Tourists scramble for flights out of Gambia as troops mass at border and defeated president clings to power
Tourists and Gambians have scrambled to leave the west African country after the Senegalese army said its forces would cross the border if long-time president Yahya Jammeh did not stand down.
Beijing, which resumed diplomatic ties with Gambia in March, urged calm as last-ditch efforts by the leaders of Mauritania and Senegal to persuade Jammeh to cede power peacefully in the wake of his election defeat appeared to have failed early on Thursday.
The dispute over the transfer of power has raised the prospect that troops from a regional force would carry out their threat to enter the country.
As tourists were evacuated amid scenes of chaos at Banjul airport, Col Abdou Ndiaye, a spokesman for the Senegalese army, said troops were at the Gambian border and would enter the country at midnight if the deadline for a transfer of power passed. “We are ready,” he said. “If no political solution is found, we will step in.”
Soldiers from Nigeria, Mali, Togo, Ghana and Senegal make up the regional force, but it is being headed by a Senegalese general and has the backing of the 15-nation Economic Community of West African States (Ecowas), which has repeatedly called on Jammeh to stand down.
Gambia has been in a state of political uncertainty since Jammeh, who lost the December election to coalition leader Adama Barrow , said he would not step down. He has so far refused to cede power, using the courts and parliament to try to extend his 22-year rule.
In a last-ditch attempt to persuade Jammeh to accept a deal and leave the country, the president of Mauritania flew in, was met by the justice minister, one of the few members of Jammeh’s government who has not resigned and fled the country, and went straight to State House.
“He’s been calling [Ecowas’s] bluff but I don’t think he wants to die,” said James Gomez, a senior member of the coalition that is poised to govern the country.
However Abdul Aziz later left the talks and did not take Jammeh with him.
Chinese Foreign Ministry spokeswoman Hua Chunying urged calm.
“We urge relevant parties to stay cool-headed, to attach importance to the interests of the people and country, to appropriately resolve the political crisis through dialogue and political consultation and to maintain peace and stability,” she told a daily news briefing.
China has a growing diplomatic and business presence in Africa and has been deeply involved in efforts to bring peace to South Sudan, for example.
China resumed diplomatic ties with Gambia in March. The country was previously a diplomatic ally of Taiwan, the self-ruled island China claims as its own. China views Taiwan as a wayward province, with no right to formal foreign ties.
Gambia’s army chief said on Wednesday that he would not order his men to fight other African troops if they enter Gambian territory. “We are not going to involve ourselves militarily. This is a political dispute,” said the chief of defence staff, Ousman Badjie.

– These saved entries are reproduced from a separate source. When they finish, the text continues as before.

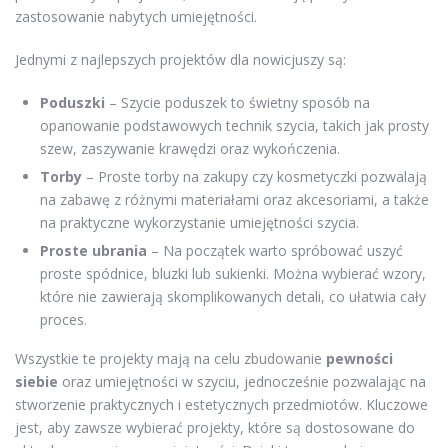
zastosowanie nabytych umiejętności.
Jednymi z najlepszych projektów dla nowicjuszy są:
Poduszki
– Szycie poduszek to świetny sposób na
opanowanie podstawowych technik szycia, takich jak prosty
szew, zaszywanie krawędzi oraz wykończenia.
Torby
– Proste torby na zakupy czy kosmetyczki pozwalają
na zabawę z różnymi materiałami oraz akcesoriami, a także
na praktyczne wykorzystanie umiejętności szycia.
Proste ubrania
– Na początek warto spróbować uszyć
proste spódnice, bluzki lub sukienki. Można wybierać wzory,
które nie zawierają skomplikowanych detali, co ułatwia cały
proces.
Wszystkie te projekty mają na celu zbudowanie
pewności
siebie
oraz umiejętności w szyciu, jednocześnie pozwalając na
stworzenie praktycznych i estetycznych przedmiotów. Kluczowe
jest, aby zawsze wybierać projekty, które są dostosowane do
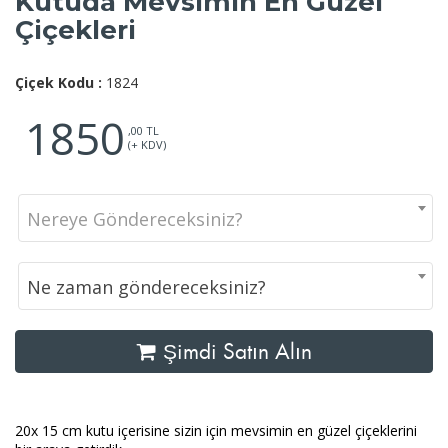
Kutuda Mevsimin En Güzel
Çiçekleri
Çiçek Kodu :
1824
1850
,00 TL
(+ KDV)
Nereye Göndereceksiniz?
Ne zaman göndereceksiniz?
Şimdi Satın Alın
20x 15 cm kutu içerisine sizin için mevsimin en güzel çiçeklerini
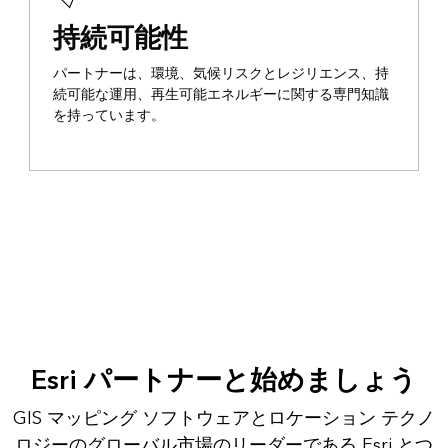
持続可能性
パートナーは、環境、気候リスクとレジリエンス、持
続可能な運用、再生可能エネルギーに関する専門知識
を持っています。
Esri パートナーと始めましょう
GIS マッピング ソフトウェアとロケーション テクノ
ロジーのグローバル市場のリーダーである Esri とつ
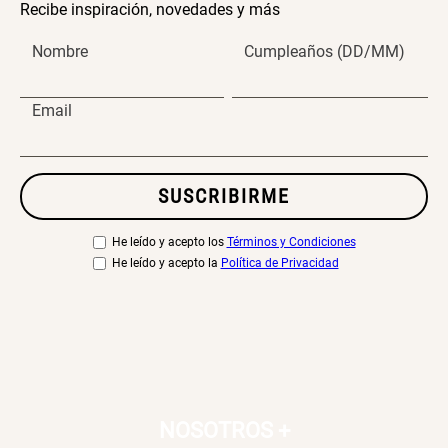
Recibe inspiración, novedades y más
Nombre
Cumpleaños (DD/MM)
Email
SUSCRIBIRME
He leído y acepto los
Términos y Condiciones
He leído y acepto la
Política de Privacidad
NOSOTROS
+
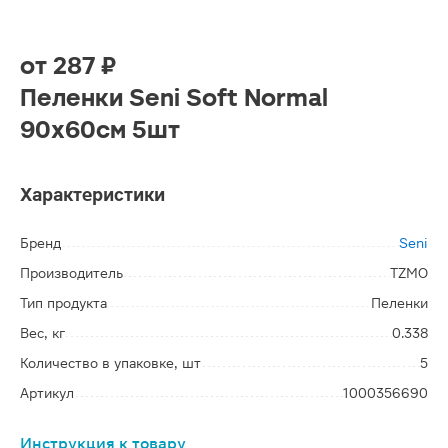
от
287 ₽
Пеленки Seni Soft Normal
90х60см 5шт
Характеристики
Бренд
Seni
Производитель
TZMO
Тип продукта
Пеленки
Вес, кг
0.338
Количество в упаковке, шт
5
Артикул
1000356690
Инструкция к товару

“I am not going to involve my soldiers in a stupid fight. I love my men,” he added, stopping to pose for selfies with admirers, according to an Agence France-Presse report. “If they [Senegalese] come in, we are here like this,” Badjie said, making a hands up to surrender gesture.
On Tuesday Jammeh announced a national state of emergency, prompting the Foreign Office to change its travel advice and warn against all but essential travel to Gambia.
Thomas Cook said a programme of additional flights into Banjul airport would bring home 1,000 holidaymakers it had in the Gambia, followed by up to 2,500 more at the “earliest possible flight availability”.
Barrow, who is currently in Senegal, will return to the Gambia on Thursday to be sworn in as president regardless of whether or not Jammeh leaves. “Our future starts tomorrow,” he was quoted as saying in a tweet, adding that his supporters made history when they elected him in December.
But Gomez said Barrow’s swearing-in as president would not be held in the national stadium as planned, but at a secret location.
In recent days fears of violence have prompted tens of thousands of people, many of them children, to flee the Gambia through its land borders. Neighbouring Senegal on Wednesday presented a draft resolution to the UN security council seeking support for Ecowas’s efforts to press Jammeh to step down.
British tourists planning on soaking up some winter sun learned on Wednesday morning that they would be evacuated after the country’s embattled president announced a national state of emergency.
“This never happened before,” said Robert Gwynne, a tourist from Swindon who has been coming to the Gambia for 11 years and who had to leave two days into his two-week holiday. “I don’t understand what’s going on. The government shouldn’t have let it go this far. This place is going to be dead. I feel sorry for everybody here. It’s going to take years for tourism to pick up again. I’ll make the effort, but only if I’m 110 per cent sure it’s safe.”